#### [Description of the task]
Can you write out, unchanged, everything in the listing below from the line containing "common name: Common grackle" down to the line containing "scientific name: Diospyros texana", both of those lines included and nothing else?

--- begin Data for the task ---

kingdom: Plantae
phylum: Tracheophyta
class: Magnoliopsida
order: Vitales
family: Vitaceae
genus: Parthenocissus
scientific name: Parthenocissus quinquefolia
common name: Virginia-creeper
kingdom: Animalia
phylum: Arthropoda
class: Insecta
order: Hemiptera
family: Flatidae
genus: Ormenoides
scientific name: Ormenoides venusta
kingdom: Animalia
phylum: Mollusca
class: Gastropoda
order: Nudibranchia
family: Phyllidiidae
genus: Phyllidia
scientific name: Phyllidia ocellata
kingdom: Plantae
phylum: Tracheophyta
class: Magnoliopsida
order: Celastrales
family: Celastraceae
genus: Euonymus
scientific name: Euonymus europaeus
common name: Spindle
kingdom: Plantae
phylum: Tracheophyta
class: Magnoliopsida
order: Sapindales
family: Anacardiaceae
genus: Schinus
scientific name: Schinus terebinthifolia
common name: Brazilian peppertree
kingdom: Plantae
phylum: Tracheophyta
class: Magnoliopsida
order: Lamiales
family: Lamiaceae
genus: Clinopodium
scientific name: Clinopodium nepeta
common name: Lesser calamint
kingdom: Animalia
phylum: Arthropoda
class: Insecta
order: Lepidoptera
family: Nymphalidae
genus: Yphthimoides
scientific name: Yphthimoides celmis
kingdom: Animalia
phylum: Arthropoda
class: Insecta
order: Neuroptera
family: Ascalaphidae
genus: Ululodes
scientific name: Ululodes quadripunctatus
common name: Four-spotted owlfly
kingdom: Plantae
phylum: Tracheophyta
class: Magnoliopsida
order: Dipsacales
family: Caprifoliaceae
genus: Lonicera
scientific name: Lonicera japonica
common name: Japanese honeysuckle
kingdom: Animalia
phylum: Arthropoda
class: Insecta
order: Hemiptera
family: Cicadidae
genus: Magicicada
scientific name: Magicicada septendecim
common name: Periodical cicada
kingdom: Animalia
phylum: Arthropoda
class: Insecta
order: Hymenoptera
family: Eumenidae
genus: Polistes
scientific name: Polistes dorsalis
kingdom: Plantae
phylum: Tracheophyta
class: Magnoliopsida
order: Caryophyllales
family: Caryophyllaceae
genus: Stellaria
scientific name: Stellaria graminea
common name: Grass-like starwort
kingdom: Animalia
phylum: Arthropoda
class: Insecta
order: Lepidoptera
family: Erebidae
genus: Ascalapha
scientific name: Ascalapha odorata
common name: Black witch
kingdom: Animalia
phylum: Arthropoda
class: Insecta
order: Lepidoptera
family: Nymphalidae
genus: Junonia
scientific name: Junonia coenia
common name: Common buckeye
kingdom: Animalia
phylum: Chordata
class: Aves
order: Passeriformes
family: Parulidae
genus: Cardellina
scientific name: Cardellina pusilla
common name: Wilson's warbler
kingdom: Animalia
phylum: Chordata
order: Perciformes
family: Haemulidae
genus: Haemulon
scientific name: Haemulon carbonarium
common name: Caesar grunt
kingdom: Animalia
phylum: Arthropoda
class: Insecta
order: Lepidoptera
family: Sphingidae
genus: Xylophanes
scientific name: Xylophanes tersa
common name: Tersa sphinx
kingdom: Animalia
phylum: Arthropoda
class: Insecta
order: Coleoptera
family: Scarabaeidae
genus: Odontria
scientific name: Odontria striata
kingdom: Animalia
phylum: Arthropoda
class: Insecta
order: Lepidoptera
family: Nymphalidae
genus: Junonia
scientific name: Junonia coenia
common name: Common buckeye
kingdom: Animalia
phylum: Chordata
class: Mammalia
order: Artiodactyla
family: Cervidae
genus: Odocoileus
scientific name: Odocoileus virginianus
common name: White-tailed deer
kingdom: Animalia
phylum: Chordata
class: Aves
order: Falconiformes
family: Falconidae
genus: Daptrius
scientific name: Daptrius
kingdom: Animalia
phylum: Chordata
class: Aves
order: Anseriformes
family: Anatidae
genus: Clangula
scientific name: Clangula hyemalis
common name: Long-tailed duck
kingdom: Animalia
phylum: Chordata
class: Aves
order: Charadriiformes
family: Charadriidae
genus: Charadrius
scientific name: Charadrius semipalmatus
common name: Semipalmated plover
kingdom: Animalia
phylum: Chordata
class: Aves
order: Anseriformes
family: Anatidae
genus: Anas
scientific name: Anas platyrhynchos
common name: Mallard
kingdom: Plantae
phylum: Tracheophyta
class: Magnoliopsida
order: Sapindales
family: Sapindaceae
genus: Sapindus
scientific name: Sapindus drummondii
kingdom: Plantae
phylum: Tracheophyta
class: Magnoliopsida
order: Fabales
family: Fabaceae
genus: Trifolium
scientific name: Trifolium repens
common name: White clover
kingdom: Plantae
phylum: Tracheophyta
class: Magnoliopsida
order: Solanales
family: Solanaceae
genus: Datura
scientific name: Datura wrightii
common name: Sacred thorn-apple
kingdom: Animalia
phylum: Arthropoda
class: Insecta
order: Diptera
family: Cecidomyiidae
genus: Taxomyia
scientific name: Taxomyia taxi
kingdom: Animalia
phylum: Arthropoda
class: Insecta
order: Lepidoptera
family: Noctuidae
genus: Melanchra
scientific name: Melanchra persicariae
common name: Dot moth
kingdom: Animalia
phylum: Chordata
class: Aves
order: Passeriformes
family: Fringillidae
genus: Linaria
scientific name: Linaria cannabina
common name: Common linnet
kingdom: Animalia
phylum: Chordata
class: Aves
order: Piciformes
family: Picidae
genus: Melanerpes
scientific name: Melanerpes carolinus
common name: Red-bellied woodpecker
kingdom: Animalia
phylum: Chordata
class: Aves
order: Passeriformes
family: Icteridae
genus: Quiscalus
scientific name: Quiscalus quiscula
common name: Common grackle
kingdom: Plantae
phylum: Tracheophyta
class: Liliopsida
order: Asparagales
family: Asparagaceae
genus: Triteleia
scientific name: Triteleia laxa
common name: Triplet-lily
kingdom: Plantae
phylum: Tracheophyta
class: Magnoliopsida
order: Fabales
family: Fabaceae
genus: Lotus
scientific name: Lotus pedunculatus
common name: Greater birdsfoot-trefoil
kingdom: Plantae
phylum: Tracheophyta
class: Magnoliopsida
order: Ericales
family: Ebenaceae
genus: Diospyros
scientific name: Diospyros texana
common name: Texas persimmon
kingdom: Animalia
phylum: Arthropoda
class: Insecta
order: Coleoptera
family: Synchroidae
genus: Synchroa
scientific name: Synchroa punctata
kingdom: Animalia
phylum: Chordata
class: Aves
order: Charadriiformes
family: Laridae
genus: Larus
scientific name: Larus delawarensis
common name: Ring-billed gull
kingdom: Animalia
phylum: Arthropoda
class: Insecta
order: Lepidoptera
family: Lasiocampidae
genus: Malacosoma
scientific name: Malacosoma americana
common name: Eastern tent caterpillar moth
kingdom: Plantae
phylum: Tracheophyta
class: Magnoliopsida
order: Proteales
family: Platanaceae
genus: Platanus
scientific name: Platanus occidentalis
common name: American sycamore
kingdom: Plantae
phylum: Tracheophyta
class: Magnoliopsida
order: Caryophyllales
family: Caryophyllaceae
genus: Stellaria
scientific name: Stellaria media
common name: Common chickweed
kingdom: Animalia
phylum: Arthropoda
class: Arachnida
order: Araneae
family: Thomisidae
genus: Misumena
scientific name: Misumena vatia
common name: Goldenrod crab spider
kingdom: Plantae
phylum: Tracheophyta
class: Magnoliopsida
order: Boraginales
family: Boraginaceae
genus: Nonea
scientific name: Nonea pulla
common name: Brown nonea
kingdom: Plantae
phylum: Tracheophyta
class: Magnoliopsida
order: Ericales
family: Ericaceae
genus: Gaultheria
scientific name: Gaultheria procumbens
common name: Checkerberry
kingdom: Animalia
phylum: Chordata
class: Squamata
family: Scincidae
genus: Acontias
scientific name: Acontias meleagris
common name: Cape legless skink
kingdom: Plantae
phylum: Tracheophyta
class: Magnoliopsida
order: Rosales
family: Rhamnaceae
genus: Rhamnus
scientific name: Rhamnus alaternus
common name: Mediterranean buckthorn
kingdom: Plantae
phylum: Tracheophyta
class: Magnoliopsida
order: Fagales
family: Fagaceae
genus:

--- end Data for the task ---

#### [Written reply]
common name: Common grackle
kingdom: Plantae
phylum: Tracheophyta
class: Liliopsida
order: Asparagales
family: Asparagaceae
genus: Triteleia
scientific name: Triteleia laxa
common name: Triplet-lily
kingdom: Plantae
phylum: Tracheophyta
class: Magnoliopsida
order: Fabales
family: Fabaceae
genus: Lotus
scientific name: Lotus pedunculatus
common name: Greater birdsfoot-trefoil
kingdom: Plantae
phylum: Tracheophyta
class: Magnoliopsida
order: Ericales
family: Ebenaceae
genus: Diospyros
scientific name: Diospyros texana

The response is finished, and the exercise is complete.